Multivariate normal inverse Gaussian distribution: parametrization. Let a scalar quantity u i g, termed the mixing component, be inverse Gaussian distributed u i g ∼ I G (δ g ̃, γ g ̃) where in the standard case δ ̃ g = 1 for all g = 1, 2,G. Hence (1) f (u i g) = 1 2 π exp (γ ̃ g) u i g − 3 2 exp (− 1 2 [1 u i g + γ.

The inverse Gaussian distribution is named so because it satisfies the inverse relationship with a normal distribution (Chhikara and Folks, ). It is also characterized as the distribution of the first passage time of a Brownian motion to a wall with a fixed height or as the limiting distribution of certain types of distributions of waiting.

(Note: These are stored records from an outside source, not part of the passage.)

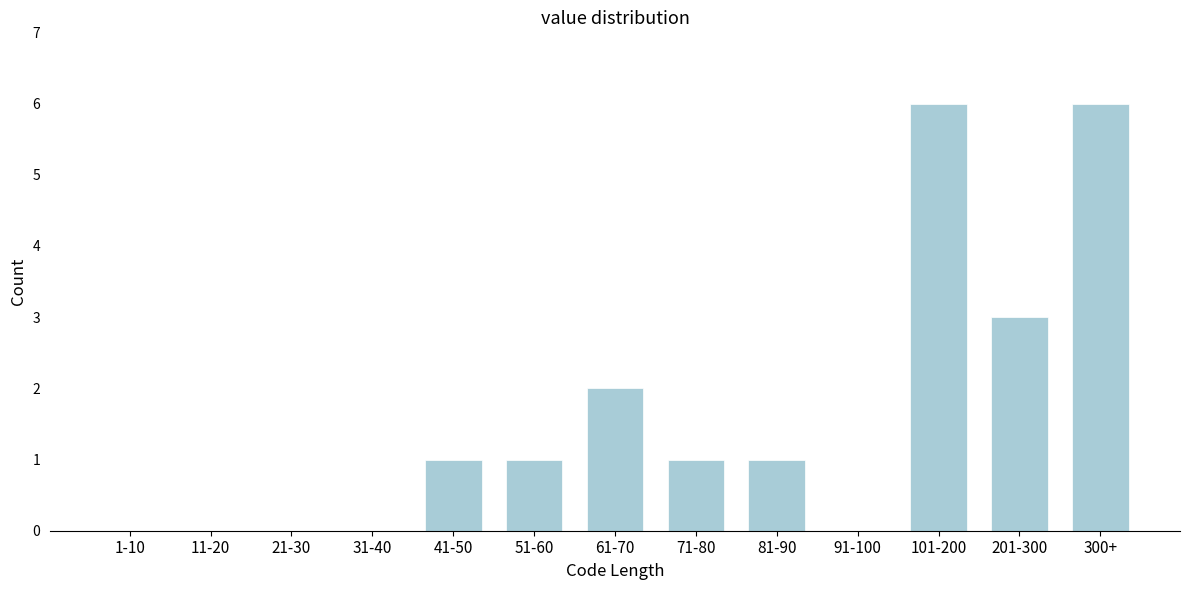

Reading left to right, extract all data points from this chart.

1-10=0	11-20=0	21-30=0	31-40=0	41-50=1	51-60=1	61-70=2	71-80=1	81-90=1	91-100=0	101-200=6	201-300=3	300+=6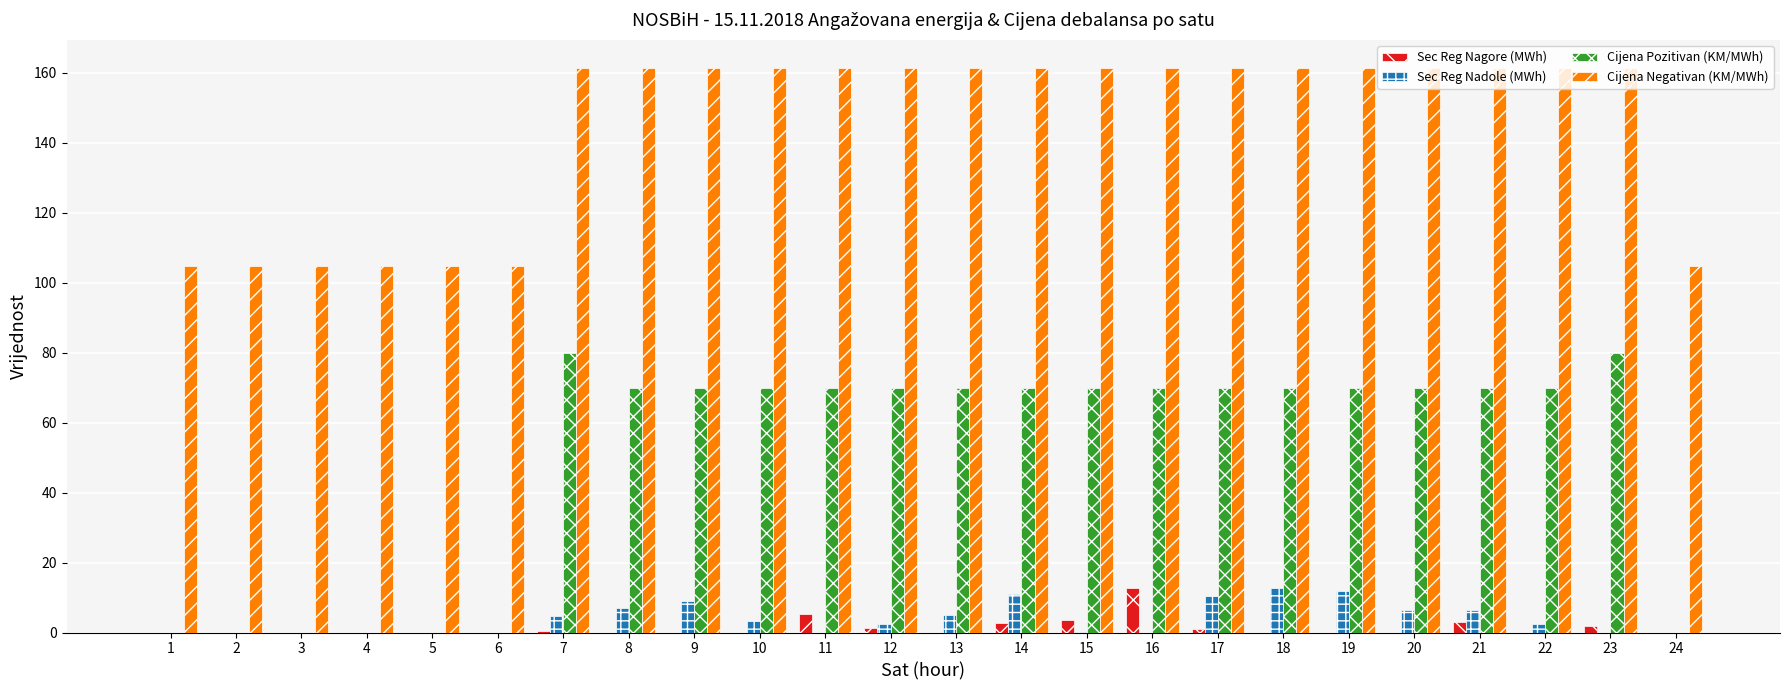

Which series has the widest spread of values?

Cijena Pozitivan (KM/MWh)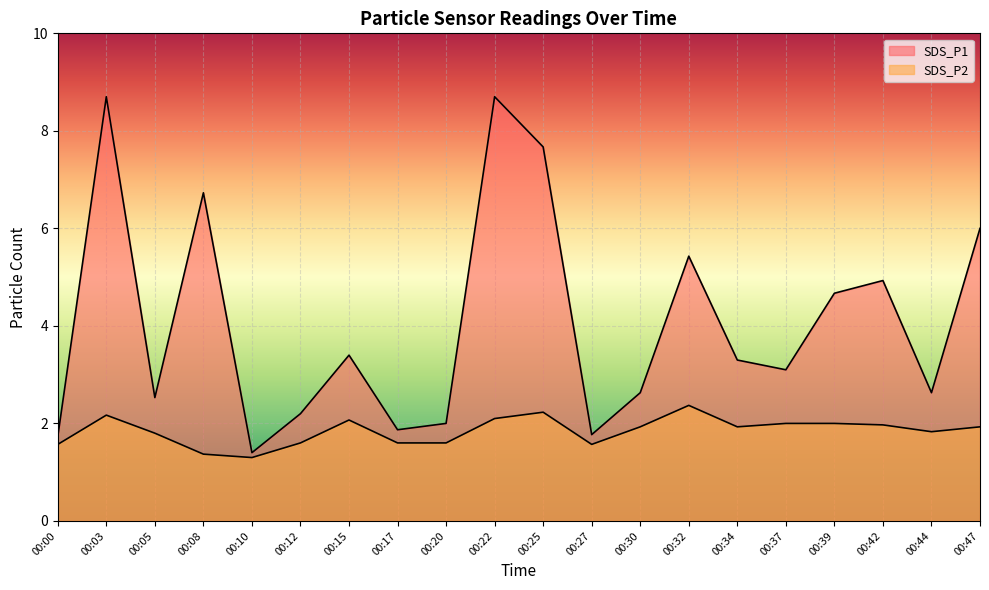

Which category has the highest value in the SDS_P2 series?

00:32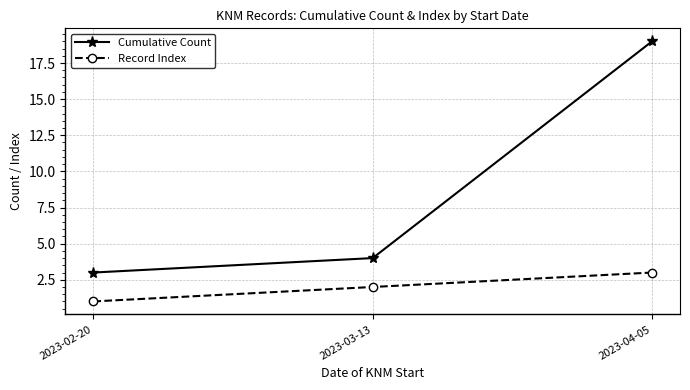

What is the approximate value of Record Index at 2023-04-05?

3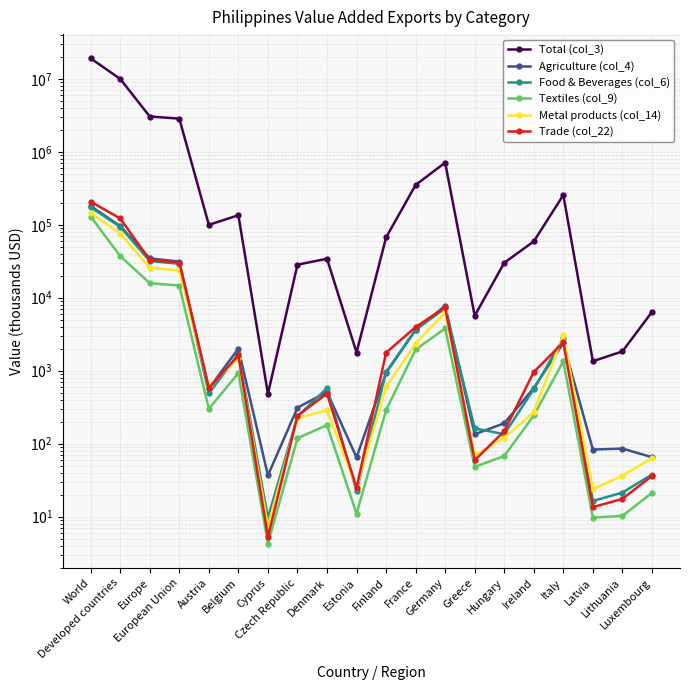

What is the label of the 16th point from the left?

Ireland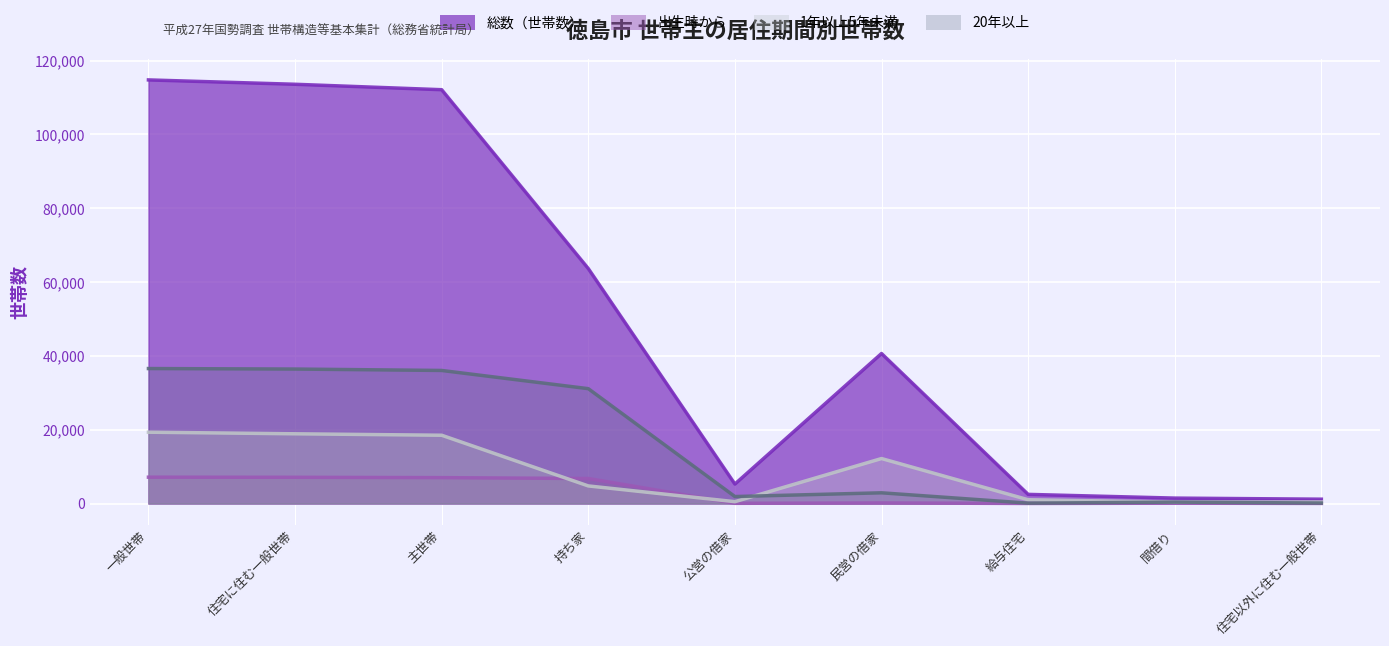

True or false: 1年以上5年未満 has a value of 432 at 住宅以外に住む一般世帯.

True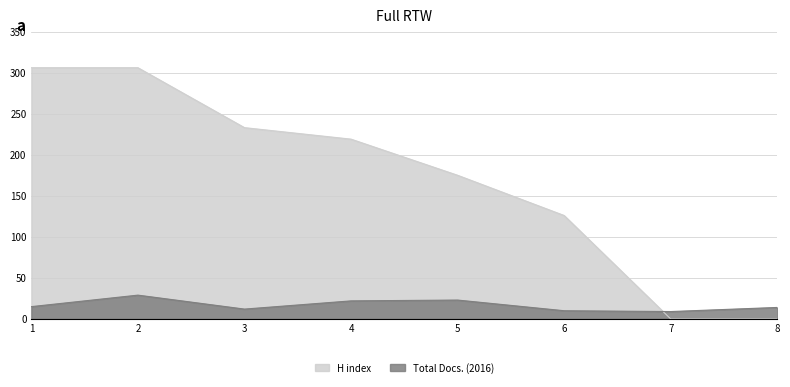

At how many categories does at least one series exceed 35?

6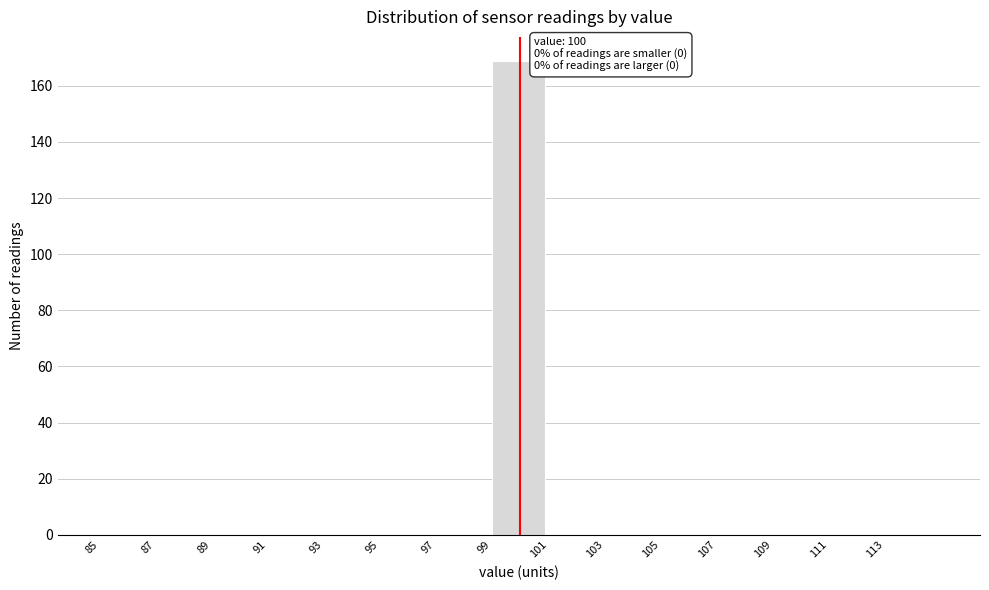

Which range on the x-axis has the tallest bar?

99 to 101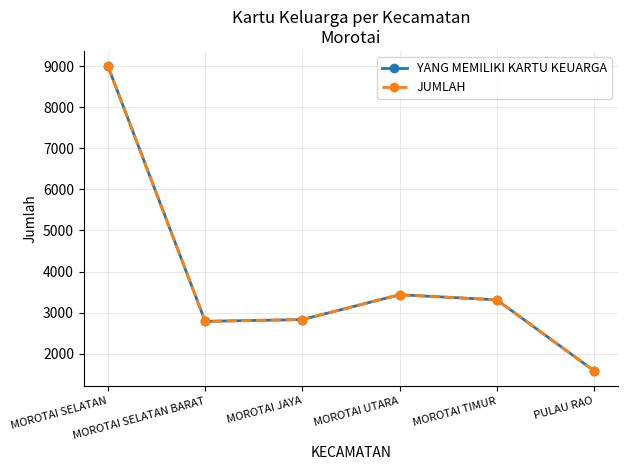

What is the sum of the YANG MEMILIKI KARTU KEUARGA values at MOROTAI JAYA and MOROTAI UTARA?

6268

'This book is an important addition to the literature on the inverse Gaussian distribution.'J.L. Folks, Oklahoma State University, International Statistical Institute, Vol. 14, No. 3 - December"This text provides a thorough, predominantly theoretical, overview of the inverse gaussian distribution and should prove indispensable to those who have discovered the value of this distribution.This distribution appears to have been first derived by Erwin Schrödinger in as the time to first passage of a Brownian motion.

The name inverse Gaussian was proposed by Tweedie in Abraham Wald re-derived this distribution in as the limiting form of a sample in a sequential probability ratio test. Maurice Tweedie investigated this distribution in and established some of.

For nearly 60 years, the lognormal distribution has been the most widely used function in the field of atmospheric science for characterizing atmospheric aerosol size distribution.

We verify whether the three-parameter inverse Gaussian distribution (IGD) is a more suitable function than the lognormal distribution for characterizing aerosol size.